**Written instruction**
Please rewrite the items from the line with "collectors: K. Iwatsuki" up to and including the line with "collection date: 1924-02-18", switching "locality" to "place" and leaving everything else unchanged.

**Data provided**
* begin *

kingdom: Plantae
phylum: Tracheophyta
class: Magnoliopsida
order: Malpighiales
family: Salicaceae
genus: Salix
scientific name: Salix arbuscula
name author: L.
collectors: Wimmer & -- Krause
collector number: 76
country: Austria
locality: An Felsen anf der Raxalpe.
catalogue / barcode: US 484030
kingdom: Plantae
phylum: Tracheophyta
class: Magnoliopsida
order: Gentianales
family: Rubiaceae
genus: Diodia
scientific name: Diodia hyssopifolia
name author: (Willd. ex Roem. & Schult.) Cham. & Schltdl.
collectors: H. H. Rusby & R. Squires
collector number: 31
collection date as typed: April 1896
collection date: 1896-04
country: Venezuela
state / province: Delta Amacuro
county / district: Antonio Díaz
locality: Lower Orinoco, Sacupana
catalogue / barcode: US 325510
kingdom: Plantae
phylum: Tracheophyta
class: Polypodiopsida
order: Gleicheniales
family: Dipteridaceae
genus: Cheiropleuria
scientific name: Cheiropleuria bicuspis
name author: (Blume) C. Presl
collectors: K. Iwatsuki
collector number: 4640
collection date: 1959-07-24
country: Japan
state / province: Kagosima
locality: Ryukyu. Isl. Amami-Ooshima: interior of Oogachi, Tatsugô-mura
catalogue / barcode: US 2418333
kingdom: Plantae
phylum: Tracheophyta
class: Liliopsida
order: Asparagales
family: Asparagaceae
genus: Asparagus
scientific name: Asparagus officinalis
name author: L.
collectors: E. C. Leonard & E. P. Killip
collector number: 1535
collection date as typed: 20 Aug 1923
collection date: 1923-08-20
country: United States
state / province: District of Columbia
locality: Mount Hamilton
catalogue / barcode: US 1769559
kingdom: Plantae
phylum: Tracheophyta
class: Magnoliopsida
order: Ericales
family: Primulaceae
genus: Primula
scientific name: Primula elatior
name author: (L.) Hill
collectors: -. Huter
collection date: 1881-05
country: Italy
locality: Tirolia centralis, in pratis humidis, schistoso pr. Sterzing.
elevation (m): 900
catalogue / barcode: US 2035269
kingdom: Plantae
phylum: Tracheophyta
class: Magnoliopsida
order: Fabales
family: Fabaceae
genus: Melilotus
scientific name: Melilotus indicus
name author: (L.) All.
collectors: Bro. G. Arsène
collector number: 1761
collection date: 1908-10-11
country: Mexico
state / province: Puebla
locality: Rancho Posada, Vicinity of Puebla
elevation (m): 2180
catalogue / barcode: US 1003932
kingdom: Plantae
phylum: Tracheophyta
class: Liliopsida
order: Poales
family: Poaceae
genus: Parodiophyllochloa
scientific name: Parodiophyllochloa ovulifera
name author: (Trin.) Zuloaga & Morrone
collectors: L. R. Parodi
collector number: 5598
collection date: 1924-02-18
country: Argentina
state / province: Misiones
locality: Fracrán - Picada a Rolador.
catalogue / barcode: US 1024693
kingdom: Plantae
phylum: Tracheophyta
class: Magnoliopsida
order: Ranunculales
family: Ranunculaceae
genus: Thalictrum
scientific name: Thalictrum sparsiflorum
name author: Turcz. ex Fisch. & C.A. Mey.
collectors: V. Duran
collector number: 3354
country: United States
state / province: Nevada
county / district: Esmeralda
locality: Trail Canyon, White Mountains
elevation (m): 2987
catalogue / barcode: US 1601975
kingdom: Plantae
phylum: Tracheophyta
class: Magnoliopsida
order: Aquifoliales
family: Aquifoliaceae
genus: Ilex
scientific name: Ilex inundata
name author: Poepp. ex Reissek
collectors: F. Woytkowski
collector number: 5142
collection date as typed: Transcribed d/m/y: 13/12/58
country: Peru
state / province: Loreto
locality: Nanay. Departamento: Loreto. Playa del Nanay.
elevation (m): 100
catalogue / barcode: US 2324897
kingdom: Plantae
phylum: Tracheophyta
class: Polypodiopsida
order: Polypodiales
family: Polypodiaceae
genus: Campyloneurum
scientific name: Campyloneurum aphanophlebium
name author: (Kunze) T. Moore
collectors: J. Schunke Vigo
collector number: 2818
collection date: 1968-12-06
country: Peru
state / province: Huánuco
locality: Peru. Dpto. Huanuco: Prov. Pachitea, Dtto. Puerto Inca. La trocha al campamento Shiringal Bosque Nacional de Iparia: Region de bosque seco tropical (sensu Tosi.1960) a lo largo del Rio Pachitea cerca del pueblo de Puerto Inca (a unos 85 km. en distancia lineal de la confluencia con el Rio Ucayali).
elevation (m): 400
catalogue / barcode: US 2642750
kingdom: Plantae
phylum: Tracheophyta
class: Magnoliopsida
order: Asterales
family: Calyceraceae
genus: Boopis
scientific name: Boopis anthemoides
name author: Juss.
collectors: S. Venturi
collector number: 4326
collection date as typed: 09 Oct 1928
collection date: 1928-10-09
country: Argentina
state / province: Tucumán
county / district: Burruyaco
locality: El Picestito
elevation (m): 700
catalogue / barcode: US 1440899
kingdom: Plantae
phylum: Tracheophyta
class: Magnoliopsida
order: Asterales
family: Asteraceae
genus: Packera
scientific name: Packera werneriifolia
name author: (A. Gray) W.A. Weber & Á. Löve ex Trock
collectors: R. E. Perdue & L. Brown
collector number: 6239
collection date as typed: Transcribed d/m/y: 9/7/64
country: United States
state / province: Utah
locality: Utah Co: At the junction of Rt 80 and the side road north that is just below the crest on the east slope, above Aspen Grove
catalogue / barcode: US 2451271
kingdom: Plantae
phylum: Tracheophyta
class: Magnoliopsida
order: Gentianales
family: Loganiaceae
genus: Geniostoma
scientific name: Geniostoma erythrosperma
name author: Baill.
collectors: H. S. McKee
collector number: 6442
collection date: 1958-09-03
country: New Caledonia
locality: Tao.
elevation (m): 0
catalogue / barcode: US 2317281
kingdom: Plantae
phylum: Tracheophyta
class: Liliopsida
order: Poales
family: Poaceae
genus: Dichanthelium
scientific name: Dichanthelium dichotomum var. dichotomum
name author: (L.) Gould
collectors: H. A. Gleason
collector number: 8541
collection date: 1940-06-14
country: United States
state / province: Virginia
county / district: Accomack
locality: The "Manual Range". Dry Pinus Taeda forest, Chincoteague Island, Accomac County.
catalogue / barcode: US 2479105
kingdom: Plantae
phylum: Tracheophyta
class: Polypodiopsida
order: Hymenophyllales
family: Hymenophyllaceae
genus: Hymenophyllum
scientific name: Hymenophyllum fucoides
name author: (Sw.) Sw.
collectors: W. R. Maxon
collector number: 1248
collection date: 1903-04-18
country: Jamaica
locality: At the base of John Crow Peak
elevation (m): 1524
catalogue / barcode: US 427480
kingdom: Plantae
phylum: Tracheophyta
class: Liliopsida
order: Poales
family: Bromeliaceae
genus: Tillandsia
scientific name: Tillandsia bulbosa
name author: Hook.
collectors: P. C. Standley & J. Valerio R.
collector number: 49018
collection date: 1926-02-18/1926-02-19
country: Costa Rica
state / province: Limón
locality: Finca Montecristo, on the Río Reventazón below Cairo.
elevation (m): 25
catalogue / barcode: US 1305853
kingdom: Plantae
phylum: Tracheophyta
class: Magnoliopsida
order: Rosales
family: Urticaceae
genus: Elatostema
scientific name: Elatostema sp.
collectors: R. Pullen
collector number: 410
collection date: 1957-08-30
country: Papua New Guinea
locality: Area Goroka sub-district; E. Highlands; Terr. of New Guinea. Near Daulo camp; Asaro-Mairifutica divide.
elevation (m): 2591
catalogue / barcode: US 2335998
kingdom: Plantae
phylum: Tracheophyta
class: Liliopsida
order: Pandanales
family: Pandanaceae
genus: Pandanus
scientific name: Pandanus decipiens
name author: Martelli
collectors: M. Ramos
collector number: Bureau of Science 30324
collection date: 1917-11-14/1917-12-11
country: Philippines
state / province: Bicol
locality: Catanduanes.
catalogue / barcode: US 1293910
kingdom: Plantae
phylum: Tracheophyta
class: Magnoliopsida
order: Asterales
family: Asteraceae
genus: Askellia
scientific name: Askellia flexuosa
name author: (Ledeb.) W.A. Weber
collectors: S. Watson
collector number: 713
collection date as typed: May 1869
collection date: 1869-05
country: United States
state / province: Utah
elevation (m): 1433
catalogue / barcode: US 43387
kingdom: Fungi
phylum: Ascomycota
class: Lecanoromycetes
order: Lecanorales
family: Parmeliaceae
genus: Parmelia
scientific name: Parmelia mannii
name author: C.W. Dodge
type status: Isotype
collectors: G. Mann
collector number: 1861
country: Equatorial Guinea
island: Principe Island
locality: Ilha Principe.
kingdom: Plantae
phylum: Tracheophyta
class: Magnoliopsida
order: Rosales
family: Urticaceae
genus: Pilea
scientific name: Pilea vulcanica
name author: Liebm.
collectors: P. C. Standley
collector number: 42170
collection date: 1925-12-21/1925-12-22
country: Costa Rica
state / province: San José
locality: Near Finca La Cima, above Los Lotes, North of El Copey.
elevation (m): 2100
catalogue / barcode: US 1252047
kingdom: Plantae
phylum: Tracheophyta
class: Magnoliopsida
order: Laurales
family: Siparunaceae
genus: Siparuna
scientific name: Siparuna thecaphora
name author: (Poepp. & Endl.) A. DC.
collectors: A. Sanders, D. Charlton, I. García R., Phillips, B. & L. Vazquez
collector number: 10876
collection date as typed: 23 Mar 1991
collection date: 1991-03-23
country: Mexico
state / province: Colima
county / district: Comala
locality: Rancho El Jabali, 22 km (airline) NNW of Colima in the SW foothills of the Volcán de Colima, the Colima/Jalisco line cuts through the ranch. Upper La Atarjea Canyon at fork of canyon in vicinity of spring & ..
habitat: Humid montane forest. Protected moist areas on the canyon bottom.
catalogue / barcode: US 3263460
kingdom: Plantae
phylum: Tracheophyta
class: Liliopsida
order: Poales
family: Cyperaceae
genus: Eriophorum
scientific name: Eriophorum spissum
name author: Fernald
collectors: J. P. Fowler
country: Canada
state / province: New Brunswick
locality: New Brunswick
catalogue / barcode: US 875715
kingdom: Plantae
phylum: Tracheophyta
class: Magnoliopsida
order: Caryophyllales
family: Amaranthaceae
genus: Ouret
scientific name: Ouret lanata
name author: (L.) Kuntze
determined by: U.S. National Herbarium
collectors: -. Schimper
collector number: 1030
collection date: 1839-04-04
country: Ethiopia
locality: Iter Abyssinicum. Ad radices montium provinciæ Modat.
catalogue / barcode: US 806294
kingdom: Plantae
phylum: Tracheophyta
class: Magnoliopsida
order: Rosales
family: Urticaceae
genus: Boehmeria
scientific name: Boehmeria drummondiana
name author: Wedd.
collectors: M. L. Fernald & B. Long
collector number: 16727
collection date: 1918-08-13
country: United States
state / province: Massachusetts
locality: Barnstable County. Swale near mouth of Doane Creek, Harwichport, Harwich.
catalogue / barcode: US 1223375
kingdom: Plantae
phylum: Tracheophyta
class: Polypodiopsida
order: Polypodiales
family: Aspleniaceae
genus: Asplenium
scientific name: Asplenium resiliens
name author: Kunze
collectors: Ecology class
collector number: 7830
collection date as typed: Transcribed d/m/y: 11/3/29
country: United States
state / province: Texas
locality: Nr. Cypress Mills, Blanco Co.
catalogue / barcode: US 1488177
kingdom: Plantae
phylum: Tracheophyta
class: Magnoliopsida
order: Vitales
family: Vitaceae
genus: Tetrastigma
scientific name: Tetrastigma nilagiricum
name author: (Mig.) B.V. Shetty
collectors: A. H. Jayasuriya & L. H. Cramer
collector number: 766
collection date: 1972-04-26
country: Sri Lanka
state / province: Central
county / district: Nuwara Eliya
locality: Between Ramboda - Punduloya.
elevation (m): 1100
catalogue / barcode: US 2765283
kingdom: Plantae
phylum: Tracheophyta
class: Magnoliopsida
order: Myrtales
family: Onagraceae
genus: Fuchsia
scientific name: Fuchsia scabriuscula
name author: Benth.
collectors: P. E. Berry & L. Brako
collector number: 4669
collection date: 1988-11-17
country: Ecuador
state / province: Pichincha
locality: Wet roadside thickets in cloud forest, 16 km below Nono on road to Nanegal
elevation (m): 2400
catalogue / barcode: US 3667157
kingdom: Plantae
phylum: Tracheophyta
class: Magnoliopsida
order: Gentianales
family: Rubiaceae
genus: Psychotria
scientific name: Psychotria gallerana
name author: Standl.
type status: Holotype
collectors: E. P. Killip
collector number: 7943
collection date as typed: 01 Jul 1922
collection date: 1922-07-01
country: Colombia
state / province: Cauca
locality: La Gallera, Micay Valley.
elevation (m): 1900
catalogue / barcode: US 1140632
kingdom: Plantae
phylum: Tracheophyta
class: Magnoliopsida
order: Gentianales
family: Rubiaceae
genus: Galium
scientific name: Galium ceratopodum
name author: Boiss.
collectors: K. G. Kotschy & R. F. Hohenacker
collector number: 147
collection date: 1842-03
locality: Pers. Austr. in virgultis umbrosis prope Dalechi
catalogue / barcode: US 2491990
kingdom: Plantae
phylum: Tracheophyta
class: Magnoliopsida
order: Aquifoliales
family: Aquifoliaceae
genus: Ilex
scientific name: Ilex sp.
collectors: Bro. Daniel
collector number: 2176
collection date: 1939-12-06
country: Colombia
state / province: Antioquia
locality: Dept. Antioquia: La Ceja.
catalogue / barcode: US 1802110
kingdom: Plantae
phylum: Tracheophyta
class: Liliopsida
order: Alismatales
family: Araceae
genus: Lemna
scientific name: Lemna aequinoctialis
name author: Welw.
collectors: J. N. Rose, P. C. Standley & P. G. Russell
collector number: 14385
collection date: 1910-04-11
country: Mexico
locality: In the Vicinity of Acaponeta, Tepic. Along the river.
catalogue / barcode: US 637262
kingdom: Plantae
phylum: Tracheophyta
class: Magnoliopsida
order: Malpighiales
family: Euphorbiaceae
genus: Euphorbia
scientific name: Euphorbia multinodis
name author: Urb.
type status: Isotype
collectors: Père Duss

* end *

**Result for this exercise**
collectors: K. Iwatsuki
collector number: 4640
collection date: 1959-07-24
country: Japan
state / province: Kagosima
place: Ryukyu. Isl. Amami-Ooshima: interior of Oogachi, Tatsugô-mura
catalogue / barcode: US 2418333
kingdom: Plantae
phylum: Tracheophyta
class: Liliopsida
order: Asparagales
family: Asparagaceae
genus: Asparagus
scientific name: Asparagus officinalis
name author: L.
collectors: E. C. Leonard & E. P. Killip
collector number: 1535
collection date as typed: 20 Aug 1923
collection date: 1923-08-20
country: United States
state / province: District of Columbia
place: Mount Hamilton
catalogue / barcode: US 1769559
kingdom: Plantae
phylum: Tracheophyta
class: Magnoliopsida
order: Ericales
family: Primulaceae
genus: Primula
scientific name: Primula elatior
name author: (L.) Hill
collectors: -. Huter
collection date: 1881-05
country: Italy
place: Tirolia centralis, in pratis humidis, schistoso pr. Sterzing.
elevation (m): 900
catalogue / barcode: US 2035269
kingdom: Plantae
phylum: Tracheophyta
class: Magnoliopsida
order: Fabales
family: Fabaceae
genus: Melilotus
scientific name: Melilotus indicus
name author: (L.) All.
collectors: Bro. G. Arsène
collector number: 1761
collection date: 1908-10-11
country: Mexico
state / province: Puebla
place: Rancho Posada, Vicinity of Puebla
elevation (m): 2180
catalogue / barcode: US 1003932
kingdom: Plantae
phylum: Tracheophyta
class: Liliopsida
order: Poales
family: Poaceae
genus: Parodiophyllochloa
scientific name: Parodiophyllochloa ovulifera
name author: (Trin.) Zuloaga & Morrone
collectors: L. R. Parodi
collector number: 5598
collection date: 1924-02-18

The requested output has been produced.